> _What you are asked to do_
Copy the first line of the material below and every later line through the line containing "thumb ip: (253, 322)", without any other output.

Start of Block

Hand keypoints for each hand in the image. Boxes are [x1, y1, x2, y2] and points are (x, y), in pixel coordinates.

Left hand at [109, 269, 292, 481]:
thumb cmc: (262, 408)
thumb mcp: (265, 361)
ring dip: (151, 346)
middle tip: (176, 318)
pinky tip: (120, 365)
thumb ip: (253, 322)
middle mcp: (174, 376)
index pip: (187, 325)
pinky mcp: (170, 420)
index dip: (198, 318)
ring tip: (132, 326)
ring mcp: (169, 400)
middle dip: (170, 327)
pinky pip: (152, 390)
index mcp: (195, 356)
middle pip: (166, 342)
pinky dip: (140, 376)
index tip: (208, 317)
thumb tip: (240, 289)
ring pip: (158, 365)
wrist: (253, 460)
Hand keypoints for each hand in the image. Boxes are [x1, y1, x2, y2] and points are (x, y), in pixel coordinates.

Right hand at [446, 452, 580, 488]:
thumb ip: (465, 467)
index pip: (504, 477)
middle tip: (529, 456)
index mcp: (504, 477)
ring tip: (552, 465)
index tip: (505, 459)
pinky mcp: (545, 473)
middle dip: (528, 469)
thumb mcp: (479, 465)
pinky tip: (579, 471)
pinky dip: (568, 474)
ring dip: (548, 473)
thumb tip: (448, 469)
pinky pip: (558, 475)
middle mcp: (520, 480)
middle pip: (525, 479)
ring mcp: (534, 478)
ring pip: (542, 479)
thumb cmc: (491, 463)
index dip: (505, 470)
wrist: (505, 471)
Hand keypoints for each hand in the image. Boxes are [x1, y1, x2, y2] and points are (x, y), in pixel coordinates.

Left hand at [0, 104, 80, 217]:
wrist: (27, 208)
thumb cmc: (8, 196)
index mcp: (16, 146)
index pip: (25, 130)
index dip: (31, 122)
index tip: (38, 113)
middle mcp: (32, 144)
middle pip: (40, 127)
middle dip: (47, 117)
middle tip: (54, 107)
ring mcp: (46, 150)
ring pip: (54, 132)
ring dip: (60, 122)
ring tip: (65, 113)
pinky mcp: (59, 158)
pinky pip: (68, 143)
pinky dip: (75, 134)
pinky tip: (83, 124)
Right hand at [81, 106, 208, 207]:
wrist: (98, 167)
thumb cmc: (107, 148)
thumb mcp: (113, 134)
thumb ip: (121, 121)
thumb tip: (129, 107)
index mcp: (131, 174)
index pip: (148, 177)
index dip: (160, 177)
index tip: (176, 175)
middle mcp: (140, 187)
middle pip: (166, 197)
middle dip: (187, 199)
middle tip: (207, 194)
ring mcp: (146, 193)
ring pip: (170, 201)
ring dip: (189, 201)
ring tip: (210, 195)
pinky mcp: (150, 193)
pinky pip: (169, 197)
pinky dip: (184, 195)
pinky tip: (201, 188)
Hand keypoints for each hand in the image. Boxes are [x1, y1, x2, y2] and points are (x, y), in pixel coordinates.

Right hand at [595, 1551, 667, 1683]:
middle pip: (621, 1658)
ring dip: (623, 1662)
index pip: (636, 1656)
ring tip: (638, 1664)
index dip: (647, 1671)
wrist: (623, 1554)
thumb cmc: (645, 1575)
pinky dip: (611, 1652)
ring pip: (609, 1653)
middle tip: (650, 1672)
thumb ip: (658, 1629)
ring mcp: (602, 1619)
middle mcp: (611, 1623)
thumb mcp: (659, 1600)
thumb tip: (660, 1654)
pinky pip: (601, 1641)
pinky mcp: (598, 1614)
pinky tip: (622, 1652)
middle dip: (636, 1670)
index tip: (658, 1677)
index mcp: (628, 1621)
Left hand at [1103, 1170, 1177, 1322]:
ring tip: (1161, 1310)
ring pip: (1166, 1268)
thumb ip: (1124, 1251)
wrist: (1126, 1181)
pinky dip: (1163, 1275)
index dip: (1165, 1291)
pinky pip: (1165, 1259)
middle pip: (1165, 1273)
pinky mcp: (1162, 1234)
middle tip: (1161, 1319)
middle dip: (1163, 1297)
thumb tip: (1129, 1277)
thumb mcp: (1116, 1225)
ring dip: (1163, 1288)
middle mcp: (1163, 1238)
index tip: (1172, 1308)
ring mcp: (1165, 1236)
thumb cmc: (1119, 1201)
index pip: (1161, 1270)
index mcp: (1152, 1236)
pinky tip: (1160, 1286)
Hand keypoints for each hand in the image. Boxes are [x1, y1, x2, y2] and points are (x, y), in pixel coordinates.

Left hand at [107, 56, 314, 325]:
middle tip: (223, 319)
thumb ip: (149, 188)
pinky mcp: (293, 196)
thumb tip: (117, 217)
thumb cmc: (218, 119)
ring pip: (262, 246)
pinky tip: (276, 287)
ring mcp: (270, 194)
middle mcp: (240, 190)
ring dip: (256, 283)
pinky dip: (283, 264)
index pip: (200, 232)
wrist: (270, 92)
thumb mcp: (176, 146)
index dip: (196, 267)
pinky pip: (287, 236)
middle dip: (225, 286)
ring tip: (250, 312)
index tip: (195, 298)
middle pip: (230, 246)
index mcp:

End of Block

> _Solution below_
Hand keypoints for each hand in the image. Boxes are [x1, y1, x2, y2] and points are (x, y), in pixel coordinates.

Left hand at [109, 269, 292, 481]:
thumb cmc: (262, 408)
thumb mcp: (265, 361)
ring dip: (151, 346)
middle tip: (176, 318)
pinky tip: (120, 365)
thumb ip: (253, 322)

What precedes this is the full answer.